X-linked endothelial corneal dystrophy (XECD)
3.5.1 Posterior Polymorphous Corneal Dystrophy (PPCD)
In posterior polymorphous dystrophy, the endothelial cells undergo a transformation to epithelial-like cells [45] (Fig. 3.10a, b). Scattered endothelial vesicles can be shown with retroillumination [46]. Of note is that the vesicles in retroillumination can be visualized in IVCM as large oval structures that contain abnormal endothelial cells [37] which allow a clear distinction from FECD corneas. A railroad-shaped pattern of the corneal endothelium can be seen at the slit lamp and is almost pathognomonic [37] (Fig. 3.10c). Eyes with posterior polymorphous corneal dystrophy (PPCD) often need no therapy for decades. However, the intraocular pressure has to be monitored on a regular basis.
Fig. 3.10
In posterior polymorphous corneal dystrophy (PPCD), the endothelial cells undergo a transformation to epithelial-like cells (a overview. b slit beam). Often a railroad-shaped pattern (arrows) of the corneal endothelium can be seen at the slit lamp which is almost pathognomonic (c)
3.5.2 Congenital Hereditary Endothelial Dystrophy (CHED)
Congenital corneal clouding in the form of a milky ground glass appearance is the landmark of CHED, usually already present at birth [47] (Fig. 3.11). Specular microscopy in patients only mildly affected has not yet been published. But specular microscopy in parents of CHED patients may show cornea guttata [47].
Fig. 3.11
Congenital hereditary endothelial dystrophy (CHED). (a) Overview, and (b) slit beam
3.5.3 X-linked Endothelial Corneal Dystrophy (XECD)

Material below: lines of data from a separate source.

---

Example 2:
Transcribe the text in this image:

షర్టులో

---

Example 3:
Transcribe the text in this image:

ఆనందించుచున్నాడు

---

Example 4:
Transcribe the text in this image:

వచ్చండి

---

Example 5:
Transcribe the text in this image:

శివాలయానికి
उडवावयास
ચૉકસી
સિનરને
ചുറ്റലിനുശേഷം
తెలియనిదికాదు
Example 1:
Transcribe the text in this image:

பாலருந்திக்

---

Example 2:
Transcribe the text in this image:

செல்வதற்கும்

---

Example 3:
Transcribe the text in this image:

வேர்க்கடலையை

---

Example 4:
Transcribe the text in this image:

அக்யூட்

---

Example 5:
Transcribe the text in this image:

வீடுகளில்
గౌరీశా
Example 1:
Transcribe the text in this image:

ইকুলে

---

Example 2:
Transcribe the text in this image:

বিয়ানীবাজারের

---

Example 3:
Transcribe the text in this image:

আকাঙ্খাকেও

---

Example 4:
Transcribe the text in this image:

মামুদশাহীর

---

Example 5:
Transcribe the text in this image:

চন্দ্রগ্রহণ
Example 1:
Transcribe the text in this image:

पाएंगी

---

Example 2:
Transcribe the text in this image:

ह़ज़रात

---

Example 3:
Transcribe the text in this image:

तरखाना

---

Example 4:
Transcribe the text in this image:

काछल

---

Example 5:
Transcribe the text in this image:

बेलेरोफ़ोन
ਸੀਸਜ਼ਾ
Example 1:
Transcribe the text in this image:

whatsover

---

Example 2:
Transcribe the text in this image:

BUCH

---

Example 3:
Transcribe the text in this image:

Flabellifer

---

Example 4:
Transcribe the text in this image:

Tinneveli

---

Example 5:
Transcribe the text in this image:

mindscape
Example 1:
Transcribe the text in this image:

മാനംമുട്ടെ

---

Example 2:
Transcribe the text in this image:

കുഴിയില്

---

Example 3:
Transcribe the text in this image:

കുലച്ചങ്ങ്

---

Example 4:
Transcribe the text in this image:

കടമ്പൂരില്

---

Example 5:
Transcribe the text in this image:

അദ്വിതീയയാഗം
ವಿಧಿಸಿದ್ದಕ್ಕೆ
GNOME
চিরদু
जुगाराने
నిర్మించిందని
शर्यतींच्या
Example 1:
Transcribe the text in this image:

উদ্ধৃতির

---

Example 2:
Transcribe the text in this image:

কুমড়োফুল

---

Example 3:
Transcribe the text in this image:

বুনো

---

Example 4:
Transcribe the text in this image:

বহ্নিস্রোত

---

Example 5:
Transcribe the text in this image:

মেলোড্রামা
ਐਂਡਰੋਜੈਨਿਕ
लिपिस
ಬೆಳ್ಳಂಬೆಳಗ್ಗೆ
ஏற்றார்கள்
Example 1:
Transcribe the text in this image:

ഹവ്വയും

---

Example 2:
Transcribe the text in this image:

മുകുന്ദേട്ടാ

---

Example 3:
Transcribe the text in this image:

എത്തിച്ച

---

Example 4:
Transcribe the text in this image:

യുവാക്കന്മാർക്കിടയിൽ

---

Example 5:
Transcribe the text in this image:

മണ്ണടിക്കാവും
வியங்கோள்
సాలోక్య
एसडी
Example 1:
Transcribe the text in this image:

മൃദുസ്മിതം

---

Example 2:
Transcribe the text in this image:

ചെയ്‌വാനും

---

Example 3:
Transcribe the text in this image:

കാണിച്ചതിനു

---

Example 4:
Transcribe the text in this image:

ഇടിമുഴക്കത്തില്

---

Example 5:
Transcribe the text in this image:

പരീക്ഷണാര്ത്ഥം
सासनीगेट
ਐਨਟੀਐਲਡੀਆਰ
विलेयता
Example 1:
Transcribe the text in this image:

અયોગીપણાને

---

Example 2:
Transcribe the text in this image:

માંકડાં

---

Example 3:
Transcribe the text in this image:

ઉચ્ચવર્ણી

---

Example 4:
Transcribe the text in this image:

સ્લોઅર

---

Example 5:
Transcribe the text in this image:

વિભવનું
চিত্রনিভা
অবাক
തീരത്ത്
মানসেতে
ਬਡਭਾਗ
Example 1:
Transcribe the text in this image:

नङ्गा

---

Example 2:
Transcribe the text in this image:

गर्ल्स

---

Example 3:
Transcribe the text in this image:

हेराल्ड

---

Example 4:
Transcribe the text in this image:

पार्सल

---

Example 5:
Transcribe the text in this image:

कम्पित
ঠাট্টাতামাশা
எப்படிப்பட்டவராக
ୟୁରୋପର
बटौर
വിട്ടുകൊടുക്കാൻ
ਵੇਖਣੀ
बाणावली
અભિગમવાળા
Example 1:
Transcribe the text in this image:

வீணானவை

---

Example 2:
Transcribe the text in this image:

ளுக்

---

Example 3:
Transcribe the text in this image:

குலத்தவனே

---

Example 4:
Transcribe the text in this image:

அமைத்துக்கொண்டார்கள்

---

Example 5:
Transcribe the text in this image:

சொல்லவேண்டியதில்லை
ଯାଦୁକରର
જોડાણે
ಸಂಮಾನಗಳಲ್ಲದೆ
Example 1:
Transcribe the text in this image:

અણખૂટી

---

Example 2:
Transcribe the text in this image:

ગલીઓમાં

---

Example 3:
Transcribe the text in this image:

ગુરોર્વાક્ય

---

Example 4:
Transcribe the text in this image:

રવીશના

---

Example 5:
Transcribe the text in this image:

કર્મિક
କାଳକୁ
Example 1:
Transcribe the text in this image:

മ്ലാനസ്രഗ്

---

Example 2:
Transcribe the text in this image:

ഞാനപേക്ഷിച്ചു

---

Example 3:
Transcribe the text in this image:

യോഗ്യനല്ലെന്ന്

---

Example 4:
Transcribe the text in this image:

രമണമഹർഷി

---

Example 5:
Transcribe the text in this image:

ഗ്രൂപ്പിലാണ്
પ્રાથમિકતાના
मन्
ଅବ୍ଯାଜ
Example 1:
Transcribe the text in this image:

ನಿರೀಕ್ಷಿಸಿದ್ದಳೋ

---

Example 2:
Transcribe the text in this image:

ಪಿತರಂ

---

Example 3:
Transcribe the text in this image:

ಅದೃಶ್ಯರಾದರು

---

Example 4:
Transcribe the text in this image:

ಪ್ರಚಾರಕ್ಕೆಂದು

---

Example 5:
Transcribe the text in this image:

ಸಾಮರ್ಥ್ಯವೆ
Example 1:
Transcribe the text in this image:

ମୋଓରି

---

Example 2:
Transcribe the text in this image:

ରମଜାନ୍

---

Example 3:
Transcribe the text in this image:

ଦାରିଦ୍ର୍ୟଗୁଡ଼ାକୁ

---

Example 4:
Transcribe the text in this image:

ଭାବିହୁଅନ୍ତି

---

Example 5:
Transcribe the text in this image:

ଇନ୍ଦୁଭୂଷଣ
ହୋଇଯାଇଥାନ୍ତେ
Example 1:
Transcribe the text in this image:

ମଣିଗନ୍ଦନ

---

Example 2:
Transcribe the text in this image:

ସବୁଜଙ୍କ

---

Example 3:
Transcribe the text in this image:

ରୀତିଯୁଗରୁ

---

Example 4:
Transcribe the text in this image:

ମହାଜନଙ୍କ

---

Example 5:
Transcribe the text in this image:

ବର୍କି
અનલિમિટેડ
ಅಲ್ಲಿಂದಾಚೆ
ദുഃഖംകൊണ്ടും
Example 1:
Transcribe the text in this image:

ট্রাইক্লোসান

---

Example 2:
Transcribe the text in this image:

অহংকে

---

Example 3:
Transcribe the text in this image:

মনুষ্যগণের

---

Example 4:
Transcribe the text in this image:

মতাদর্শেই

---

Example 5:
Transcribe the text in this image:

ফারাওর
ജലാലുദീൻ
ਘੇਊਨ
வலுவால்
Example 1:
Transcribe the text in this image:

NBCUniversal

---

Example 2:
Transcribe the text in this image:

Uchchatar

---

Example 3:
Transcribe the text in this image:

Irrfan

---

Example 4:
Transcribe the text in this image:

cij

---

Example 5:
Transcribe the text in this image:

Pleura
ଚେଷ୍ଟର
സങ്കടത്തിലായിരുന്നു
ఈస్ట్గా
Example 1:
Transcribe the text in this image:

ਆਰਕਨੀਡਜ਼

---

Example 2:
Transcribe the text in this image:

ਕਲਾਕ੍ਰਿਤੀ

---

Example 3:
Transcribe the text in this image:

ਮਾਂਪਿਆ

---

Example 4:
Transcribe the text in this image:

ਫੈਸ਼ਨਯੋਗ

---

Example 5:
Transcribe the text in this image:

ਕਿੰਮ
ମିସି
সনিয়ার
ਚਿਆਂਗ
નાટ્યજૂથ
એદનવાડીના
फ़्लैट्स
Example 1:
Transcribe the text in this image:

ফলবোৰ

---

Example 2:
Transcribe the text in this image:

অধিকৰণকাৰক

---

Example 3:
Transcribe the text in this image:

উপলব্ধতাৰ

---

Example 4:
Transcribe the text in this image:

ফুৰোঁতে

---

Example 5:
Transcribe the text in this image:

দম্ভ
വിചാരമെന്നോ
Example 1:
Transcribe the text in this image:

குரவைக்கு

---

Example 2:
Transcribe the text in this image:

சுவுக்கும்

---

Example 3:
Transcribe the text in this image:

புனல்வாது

According to the heredity, only males are affected [48]. The so-called endothelial moon craters are the hallmark of this disease (Fig. 3.12a) that can also be demonstrated in female carriers. These alterations compromise the whole corneal endothelium. In later life, a band keratopathy (Fig. 3.12b) may develop. Congenital corneal clouding can occur. Until now, no data on noncontact specular microscopy or corneal thickness are available in the literature because of the rarity of this disease.
Fig. 3.12
X-linked endothelial corneal dystrophy (XECD). (a) “Moon craters.” (b) Band-shaped keratopathy (arrows) in later stages
Differential diagnosis of other alterations of the corneal endothelium include:
- 1.
PEX keratopathy
- 2.
Melanin dispersion syndrome
- 3.
Pseudophakic bullous keratopathy
- 4.
Pseudoguttae
3.5.4 PEX Keratopathy
Whereas fibroblastic metaplasia and the production of abnormal and excess extracellular material by corneal endothelium are believed to be a nonspecific common response to stress, injury, or disease, the production of PEX fibers is a specific and pathognomonic feature of the PEX syndrome. Because, however, this pathognomonic feature is not evident throughout all five stages [49] of the disease, the diagnosis of PEX keratopathy may rely on other clinical and histopathologic criteria, such as diffuse edema, irregular thickening of Descemet’s membrane, and pronounced melanin phagocytosis in the presence of an ocular PEX syndrome [49–52].
Circumscribed excrescences of the posterior Descemet’s membrane (“guttae”) are the clinical and histopathologic hallmark of FECD. The endothelium is attenuated, but mostly intact and shows moderate fibroblastic transformation and moderate amounts of phagocytosed melanin granules. FECD shows obvious similarities and differences with PEX endotheliopathy: the diffuse decompensation pattern on PEX eyes can be easily clinically distinguished from the corneal edema in classical FECD, which usually starts centrally and spreads peripherally, and also from bullous keratopathy (e.g., after anterior chamber lens implantation), which usually starts in the limbal region and spreads centrally (Fig. 3.13). Further clinical differences between Fuchs and PEX endotheliopathies include the presence of typical guttata in FECD which is usually lacking in PEX eyes (Figs. 3.14 and 3.15) and the extent of endothelial loss, which is often more pronounced in PEX eyes (Table 3.1). Besides more severe polymegalism and pleomorphism, PEX eyes may show hyperreflective retrocorneal whitish deposits at slit-lamp examination (Fig. 3.16).